=== Section Start ===

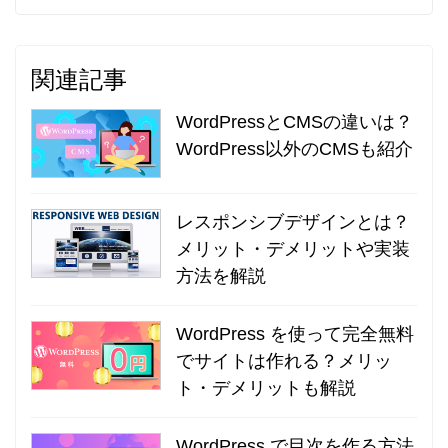
関連記事
WordPressとCMSの違いは？
WordPress以外のCMSも紹介
レスポンシブデザインとは？
メリット・デメリットや実装
方法を解説
WordPress を使って完全無料
でサイトは作れる？メリッ
ト・デメリットも解説
WordPress で目次を作る方法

=== Section End ===

- [ACTIVITY] Each record should be copied exactly, and each image left out.

- [EXPECTED ANSWER]
関連記事
WordPressとCMSの違いは？
WordPress以外のCMSも紹介
レスポンシブデザインとは？
メリット・デメリットや実装
方法を解説
WordPress を使って完全無料
でサイトは作れる？メリッ
ト・デメリットも解説
WordPress で目次を作る方法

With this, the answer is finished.